Re: Filtering out the Channel Noise

I think the best solution would be aggregator (similar to Planet Planet which powers Mozilla Planet) in which tagging and submission capacity is supported. Submissions allow for other non-RSS based systems to feed data into planet, such as Mozilla Wiki, and Bugzilla. By using dozens of tags or categories, as well as some meta tags (of course there would be a general tag as well for timeless who must have more mail than Santa Clause), one could have links to all new info in one place. What I’m thinking of is something that essentially is planet as we know it, and wiki rolled into one. Blog like tagging and posting capacity, but wiki style editing and managing. Submitters could add tags, and so can others.

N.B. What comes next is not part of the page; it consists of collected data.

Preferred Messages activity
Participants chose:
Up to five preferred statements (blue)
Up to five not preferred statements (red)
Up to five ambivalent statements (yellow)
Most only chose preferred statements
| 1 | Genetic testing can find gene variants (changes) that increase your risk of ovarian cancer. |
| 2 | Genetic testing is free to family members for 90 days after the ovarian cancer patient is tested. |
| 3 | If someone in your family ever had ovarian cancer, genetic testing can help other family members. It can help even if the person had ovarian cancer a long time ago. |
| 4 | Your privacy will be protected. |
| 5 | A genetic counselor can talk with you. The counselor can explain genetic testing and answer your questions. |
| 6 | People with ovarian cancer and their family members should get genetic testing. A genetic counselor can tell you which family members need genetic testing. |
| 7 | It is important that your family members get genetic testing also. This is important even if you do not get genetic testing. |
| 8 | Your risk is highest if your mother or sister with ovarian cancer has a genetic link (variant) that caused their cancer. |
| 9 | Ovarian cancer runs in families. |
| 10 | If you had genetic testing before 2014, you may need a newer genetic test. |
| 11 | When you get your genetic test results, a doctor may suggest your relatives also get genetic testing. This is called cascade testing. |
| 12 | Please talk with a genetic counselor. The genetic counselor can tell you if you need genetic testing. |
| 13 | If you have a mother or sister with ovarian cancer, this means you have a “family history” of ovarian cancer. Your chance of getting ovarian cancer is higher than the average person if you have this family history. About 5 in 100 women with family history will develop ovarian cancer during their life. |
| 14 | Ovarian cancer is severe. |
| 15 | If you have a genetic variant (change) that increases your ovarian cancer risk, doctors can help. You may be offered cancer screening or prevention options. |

Well, why not use Planet Planet? At least for the aggregation part, anyway. Most everything in the list is syndicatable via Atom/RSS — you then have a source which includes:

  • Planet Mozilla's feed (plus the stragglers)
  • Mozilla Wiki's Recent Changes feed
  • Bugzilla's bug list feeds (ctype=rss or ctype=atom)
  • Bonsai's CVS log feeds (e.g., http://bonsai.mozilla.org/cvslog.cgi?file=file&root=/cvsroot&ctype=rss)
  • Google Groups feeds (examples at http://groups.google.com/group/group_name/feeds)

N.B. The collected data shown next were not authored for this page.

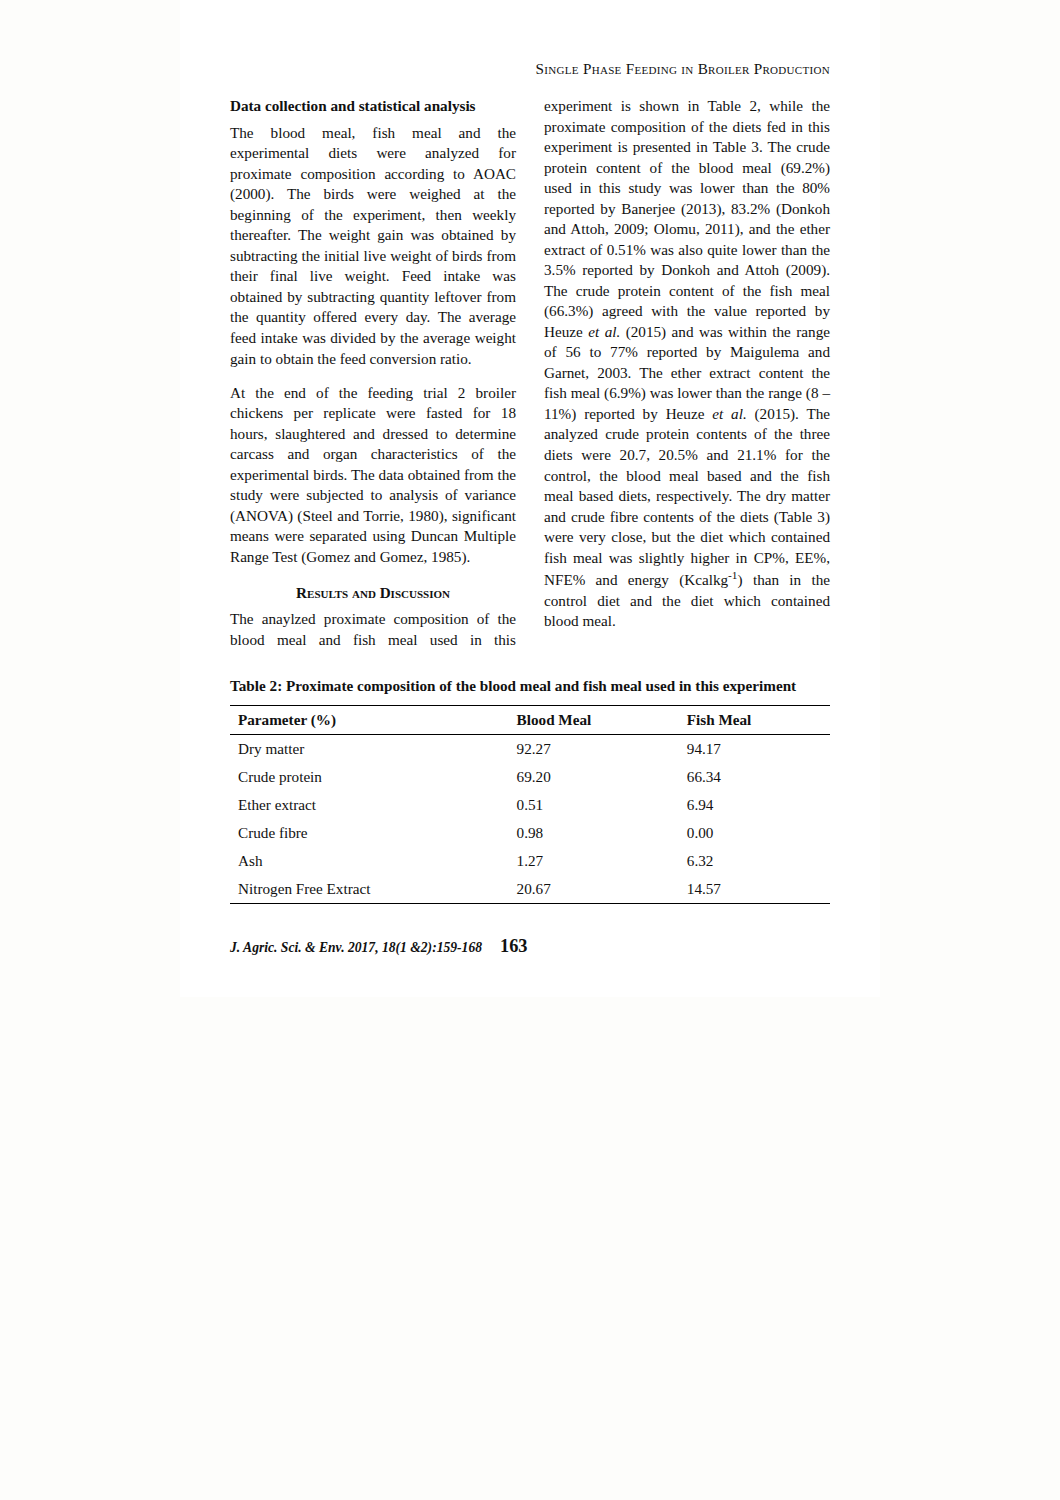Single Phase Feeding in Broiler Production
Data collection and statistical analysis
The blood meal, fish meal and the experimental diets were analyzed for proximate composition according to AOAC (2000). The birds were weighed at the beginning of the experiment, then weekly thereafter. The weight gain was obtained by subtracting the initial live weight of birds from their final live weight. Feed intake was obtained by subtracting quantity leftover from the quantity offered every day. The average feed intake was divided by the average weight gain to obtain the feed conversion ratio.
At the end of the feeding trial 2 broiler chickens per replicate were fasted for 18 hours, slaughtered and dressed to determine carcass and organ characteristics of the experimental birds. The data obtained from the study were subjected to analysis of variance (ANOVA) (Steel and Torrie, 1980), significant means were separated using Duncan Multiple Range Test (Gomez and Gomez, 1985).
Results and Discussion
The anaylzed proximate composition of the blood meal and fish meal used in this experiment is shown in Table 2, while the proximate composition of the diets fed in this experiment is presented in Table 3. The crude protein content of the blood meal (69.2%) used in this study was lower than the 80% reported by Banerjee (2013), 83.2% (Donkoh and Attoh, 2009; Olomu, 2011), and the ether extract of 0.51% was also quite lower than the 3.5% reported by Donkoh and Attoh (2009). The crude protein content of the fish meal (66.3%) agreed with the value reported by Heuze et al. (2015) and was within the range of 56 to 77% reported by Maigulema and Garnet, 2003. The ether extract content the fish meal (6.9%) was lower than the range (8 – 11%) reported by Heuze et al. (2015). The analyzed crude protein contents of the three diets were 20.7, 20.5% and 21.1% for the control, the blood meal based and the fish meal based diets, respectively. The dry matter and crude fibre contents of the diets (Table 3) were very close, but the diet which contained fish meal was slightly higher in CP%, EE%, NFE% and energy (Kcalkg-1) than in the control diet and the diet which contained blood meal.
Table 2: Proximate composition of the blood meal and fish meal used in this experiment
| Parameter (%) | Blood Meal | Fish Meal |
| --- | --- | --- |
| Dry matter | 92.27 | 94.17 |
| Crude protein | 69.20 | 66.34 |
| Ether extract | 0.51 | 6.94 |
| Crude fibre | 0.98 | 0.00 |
| Ash | 1.27 | 6.32 |
| Nitrogen Free Extract | 20.67 | 14.57 |
J. Agric. Sci. & Env. 2017, 18(1 &2):159-168 163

Writing a feed generator for mailing lists is trivial (relatively speaking). It shouldn't be too difficult to generate a feed for the Mozillazine forums, although with their bandwidth concerns, it would probably be restricted to just that aggregator. I'm not exactly sure how syndicating the tinderbox output would look (or spaghetti, for that matter).

The part that interests me the most is how to syndicate IRC. My thinking is that you have a bot log the channel and also serve a webpage that allows one to select lines of the chat and submit them as a "post" with tags, etc. It would also make it easier to make bash.org quotes, but I digress. :)

Anyway, back to the system mentioned in the quote. I think the problem with my solution is the signal-to-noise ratio (with more noise than signal). The only options I see at the moment that would account for that are:

  1. Social human intervention - doing the bash.org thing and modding "posts" up or down.
  2. Simply not tagging/untagging the bad posts, and letting them percolate down to the bottom that way.

...It's amazing what I can think up when I'm not in school.

Re: Normalized data is for sissies

[...]and it's good to remember that relational databases themselves were a controversial idea.

I find it very funny that a lot of the ideas that I learned in Database Management and Information Retrieval were/are pretty contentious, even though they taught it as though it was gospel.